> **Materials provided**:

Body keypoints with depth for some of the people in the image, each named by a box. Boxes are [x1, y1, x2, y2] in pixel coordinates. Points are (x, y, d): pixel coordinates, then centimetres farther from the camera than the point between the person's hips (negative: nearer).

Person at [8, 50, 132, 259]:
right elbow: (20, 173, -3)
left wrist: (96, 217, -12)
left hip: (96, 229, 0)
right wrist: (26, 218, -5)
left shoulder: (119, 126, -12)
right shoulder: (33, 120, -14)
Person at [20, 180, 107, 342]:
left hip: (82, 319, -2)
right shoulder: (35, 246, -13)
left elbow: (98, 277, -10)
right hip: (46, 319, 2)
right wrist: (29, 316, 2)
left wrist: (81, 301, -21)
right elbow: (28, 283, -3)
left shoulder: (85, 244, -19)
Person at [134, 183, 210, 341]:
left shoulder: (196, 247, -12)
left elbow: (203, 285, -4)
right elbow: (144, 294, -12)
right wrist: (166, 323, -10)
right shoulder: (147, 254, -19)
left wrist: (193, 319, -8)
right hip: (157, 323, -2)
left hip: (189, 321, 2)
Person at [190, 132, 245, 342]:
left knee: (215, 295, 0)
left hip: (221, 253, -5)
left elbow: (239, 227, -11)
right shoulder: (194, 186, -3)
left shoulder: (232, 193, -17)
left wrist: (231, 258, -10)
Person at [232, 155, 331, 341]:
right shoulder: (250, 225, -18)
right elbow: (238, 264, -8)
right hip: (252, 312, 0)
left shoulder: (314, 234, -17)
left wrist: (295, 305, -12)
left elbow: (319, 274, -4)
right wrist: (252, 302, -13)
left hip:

> **Problem to solve**: Return the listing above in its exact form.

> **Solution to the problem**:
Body keypoints with depth for some of the people in the image, each named by a box. Boxes are [x1, y1, x2, y2] in pixel coordinates. Points are (x, y, d): pixel coordinates, then centimetres farther from the camera than the point between the person's hips (negative: nearer).

Person at [8, 50, 132, 259]:
right elbow: (20, 173, -3)
left wrist: (96, 217, -12)
left hip: (96, 229, 0)
right wrist: (26, 218, -5)
left shoulder: (119, 126, -12)
right shoulder: (33, 120, -14)
Person at [20, 180, 107, 342]:
left hip: (82, 319, -2)
right shoulder: (35, 246, -13)
left elbow: (98, 277, -10)
right hip: (46, 319, 2)
right wrist: (29, 316, 2)
left wrist: (81, 301, -21)
right elbow: (28, 283, -3)
left shoulder: (85, 244, -19)
Person at [134, 183, 210, 341]:
left shoulder: (196, 247, -12)
left elbow: (203, 285, -4)
right elbow: (144, 294, -12)
right wrist: (166, 323, -10)
right shoulder: (147, 254, -19)
left wrist: (193, 319, -8)
right hip: (157, 323, -2)
left hip: (189, 321, 2)
Person at [190, 132, 245, 342]:
left knee: (215, 295, 0)
left hip: (221, 253, -5)
left elbow: (239, 227, -11)
right shoulder: (194, 186, -3)
left shoulder: (232, 193, -17)
left wrist: (231, 258, -10)
Person at [232, 155, 331, 341]:
right shoulder: (250, 225, -18)
right elbow: (238, 264, -8)
right hip: (252, 312, 0)
left shoulder: (314, 234, -17)
left wrist: (295, 305, -12)
left elbow: (319, 274, -4)
right wrist: (252, 302, -13)
left hip:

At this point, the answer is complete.